Tornabuoni Arte has staged solo and group exhibitions connected to movements and figures such as Arte Povera, Transavanguardia, Minimalism, and Conceptual Art, mounting shows that referenced or loaned works from the Estate of Alberto Burri, the Alexander Calder Foundation, and archives related to Lucio Fontana and Piero Dorazio. The gallery has participated in major art fairs including Art Basel Miami Beach, Art Basel, TEFAF Maastricht, Frieze London, and collaborated with biennials like Venice Biennale and Istanbul Biennial. Public programs have involved talks and panels with curators from the Tate Modern, scholars connected to Columbia University, Harvard University, Yale University, and collectors from institutions like the Solomon R. Guggenheim Museum and the Fondazione Palazzo Strozzi.
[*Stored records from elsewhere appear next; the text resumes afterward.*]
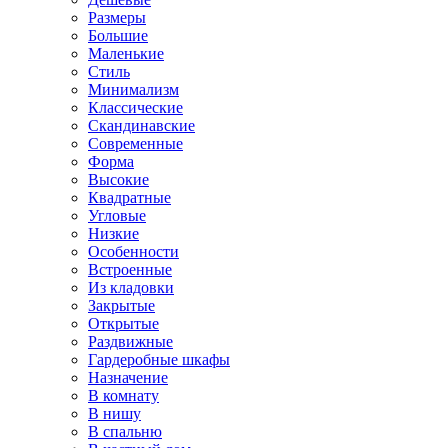
Размеры
Большие
Маленькие
Стиль
Минимализм
Классические
Скандинавские
Современные
Форма
Высокие
Квадратные
Угловые
Низкие
Особенности
Встроенные
Из кладовки
Закрытые
Открытые
Раздвижные
Гардеробные шкафы
Назначение
В комнату
В нишу
В спальню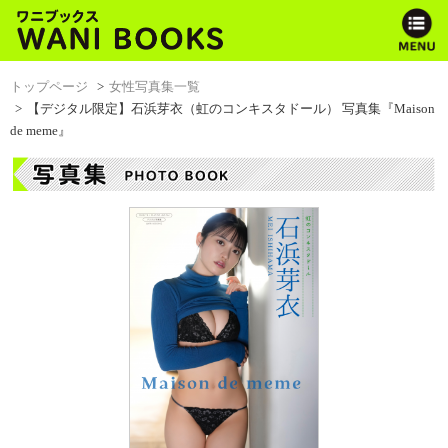
トップページ
女性写真集一覧
【デジタル限定】石浜芽衣（虹のコンキスタドール） 写真集『Maison
de meme』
Tornabuoni Arte issues exhibition catalogues, monographs, and catalogues raisonnés produced in collaboration with scholars, museums, and foundations including the Fondazione Pomodoro, the Peggy Guggenheim Collection, the British Museum, and curatorial teams from the Museum of Modern Art and the Centre Pompidou. Publications often feature essays by critics and historians affiliated with Cambridge University, Oxford University, Courtauld Institute, Columbia University, and New York University, and include scholarly apparatus comparable to catalogues from the Guggenheim Museum, Tate Modern, and Museum of Contemporary Art. These printed and digital catalogues document exhibitions of artists such as Lucio Fontana, Giuseppe Penone, Michelangelo Pistoletto, Alighiero Boetti, Andy Warhol, Roy Lichtenstein, Brice Marden, Ed Ruscha, and Cindy Sherman.